Background — Early readmission to hospital after surgery is an omnipresent quality metric across surgical fields. We sought to understand the relative importance of hospital readmission among all health services received after hospital discharge.
Objective — The aim of this study was to characterize 30-day postdischarge cost and risk of an emergency department (ED) visit, readmission, or death after hospitalization for elective major vascular surgery.
Methods — This is a population-based retrospective cohort study of patients who underwent elective major vascular surgery - carotid endarterectomy, EVAR, open AAA repair, bypass for lower extremity peripheral arterial disease - in Ontario, Canada, between 2004 and 2015. The outcomes of interest included quality metrics - ED visit, readmission, death - and cost to the Ministry of Health, within 30 days of discharge. Costs after discharge included those attributable to hospital readmission, ED visits, rehab, physician billing, outpatient nursing and allied health care, medications, interventions, and tests. Multivariable regression models characterized the association of pre-discharge characteristics with the above-mentioned postdischarge quality metrics and cost.
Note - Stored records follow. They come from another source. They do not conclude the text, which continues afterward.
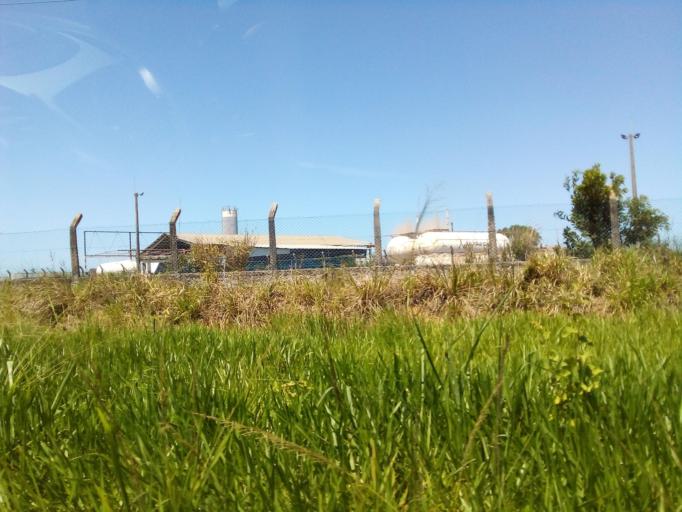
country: BR
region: Espirito Santo
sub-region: Aracruz
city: Aracruz
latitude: -19.8232
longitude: -40.0677
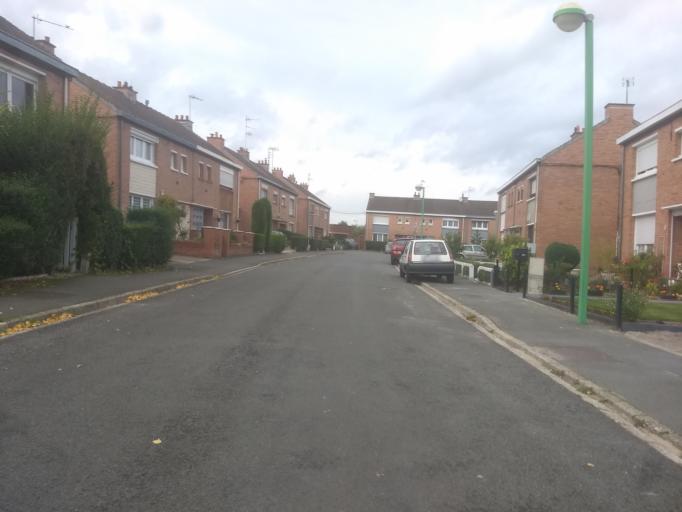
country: FR
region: Nord-Pas-de-Calais
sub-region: Departement du Pas-de-Calais
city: Achicourt
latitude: 50.2725
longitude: 2.7658
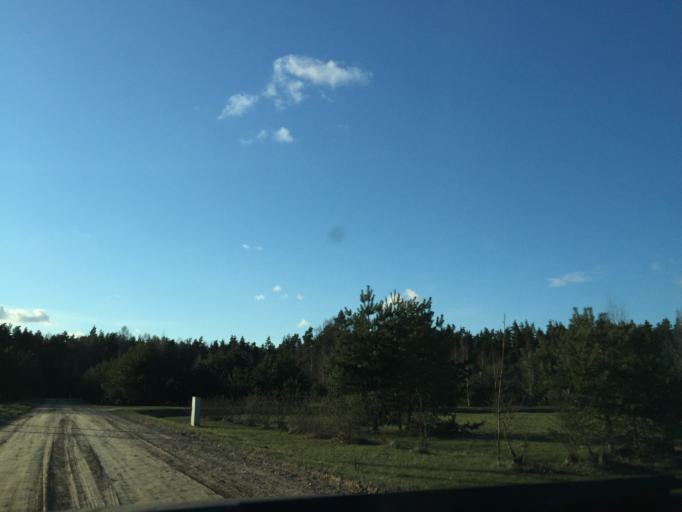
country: LV
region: Kekava
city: Kekava
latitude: 56.8528
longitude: 24.2354
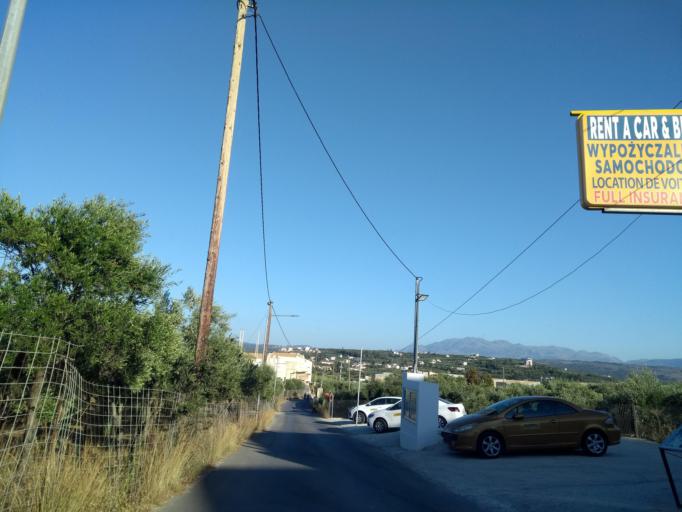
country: GR
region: Crete
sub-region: Nomos Chanias
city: Kalivai
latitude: 35.4672
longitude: 24.1537
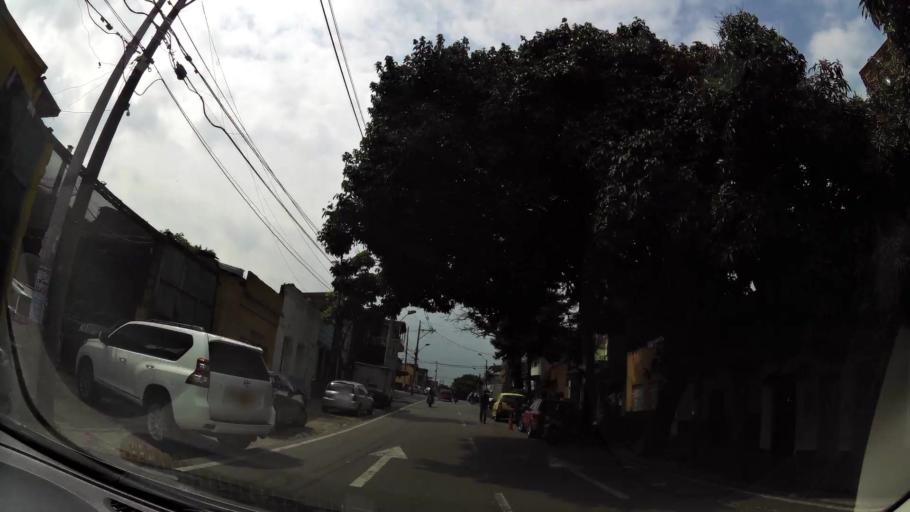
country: CO
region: Antioquia
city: Medellin
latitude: 6.2659
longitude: -75.5601
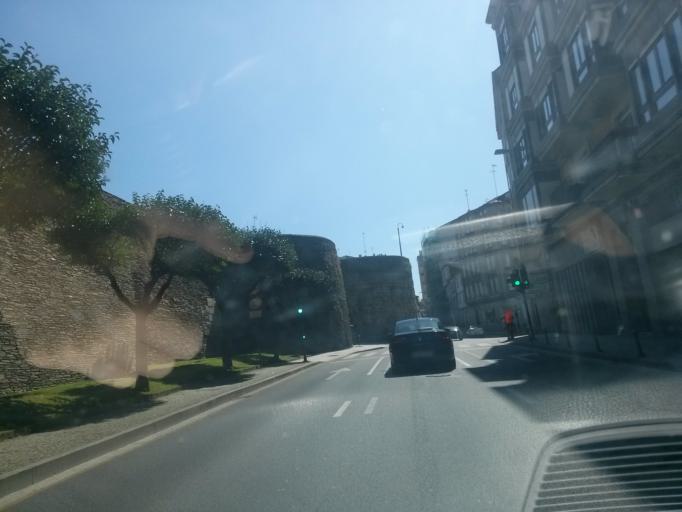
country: ES
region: Galicia
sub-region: Provincia de Lugo
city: Lugo
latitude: 43.0093
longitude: -7.5598
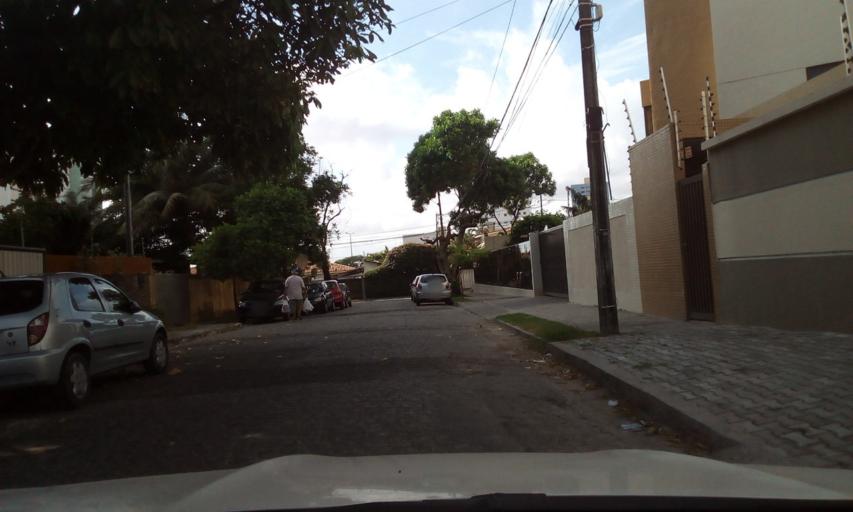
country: BR
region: Paraiba
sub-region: Joao Pessoa
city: Joao Pessoa
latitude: -7.1164
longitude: -34.8401
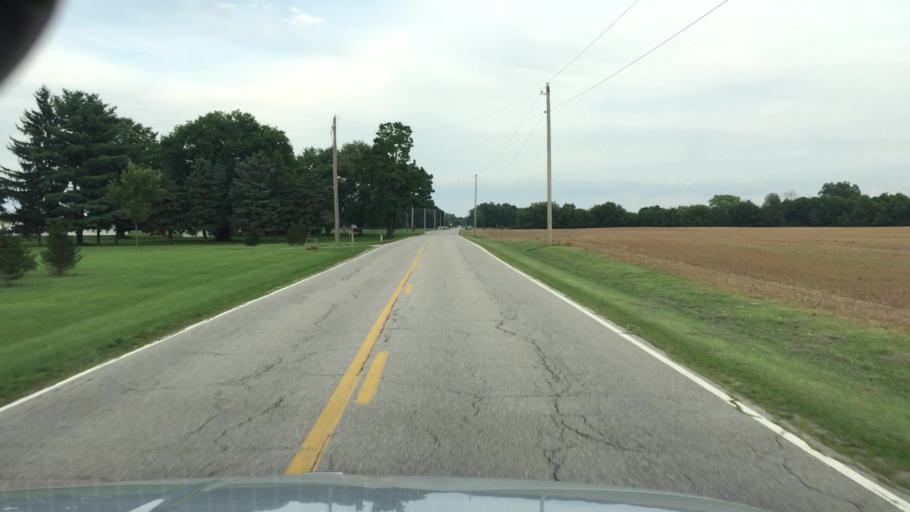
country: US
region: Ohio
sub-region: Madison County
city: Plain City
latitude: 40.0740
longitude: -83.2382
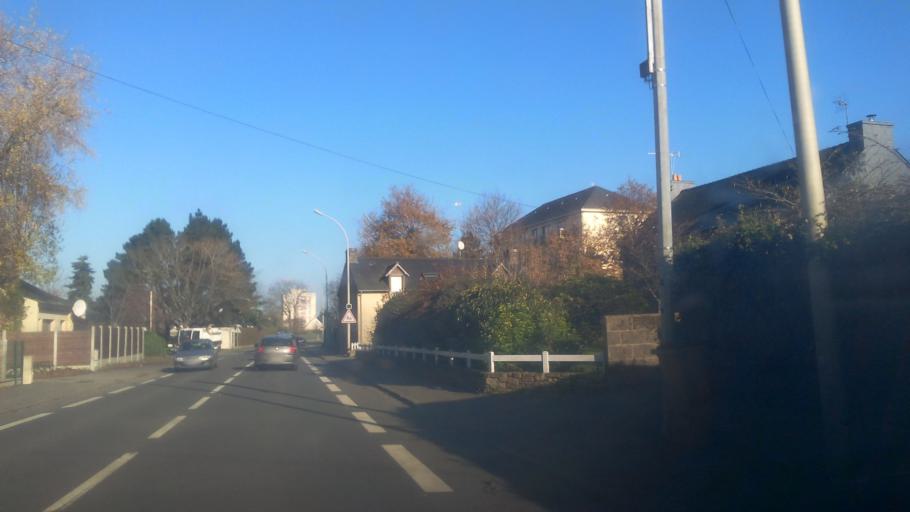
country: FR
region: Brittany
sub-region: Departement d'Ille-et-Vilaine
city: Redon
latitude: 47.6605
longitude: -2.0718
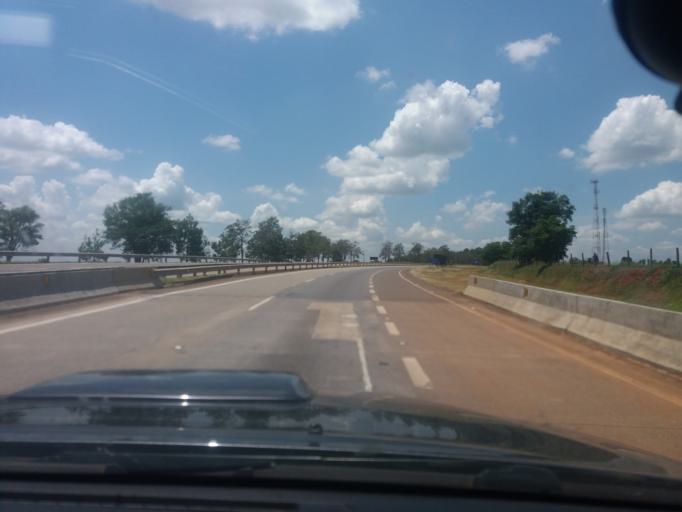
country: BR
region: Sao Paulo
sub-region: Itapetininga
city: Itapetininga
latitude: -23.4921
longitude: -47.9683
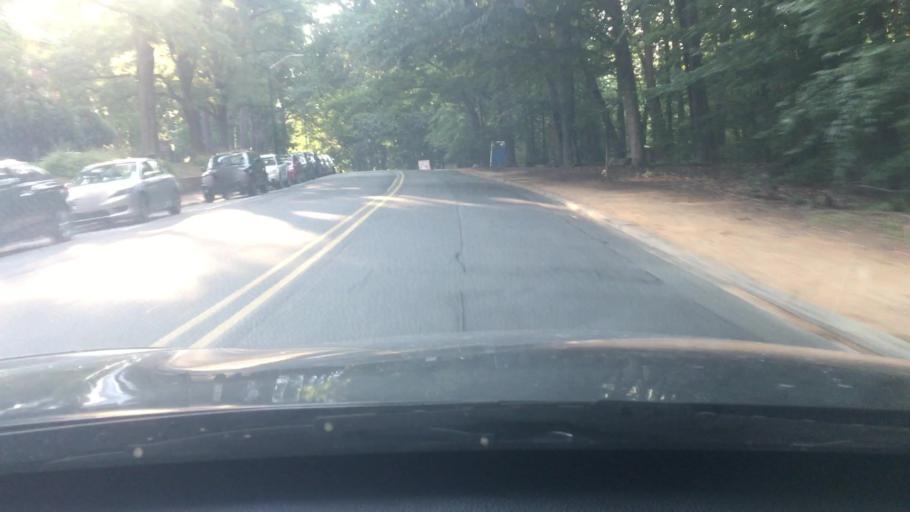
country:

Results — A total of 30,752 patients were identified. Within 30 days of discharge, 2588 (8.4%) patients were readmitted to hospital and 13 patients died (0.04%). Another 4145 (13.5%) patients visited an ED without requiring admission. Across all patients, over half of 30-day postdischarge costs were attributable to outpatient care. Patients at an increased risk of an ED visit, readmission, or death within 30 days of discharge differed from those patients with relatively higher 30-day costs.
Conclusion — Events occurring outside the hospital setting should be integral to the evaluation of quality of care and cost after hospitalization for major vascular surgery.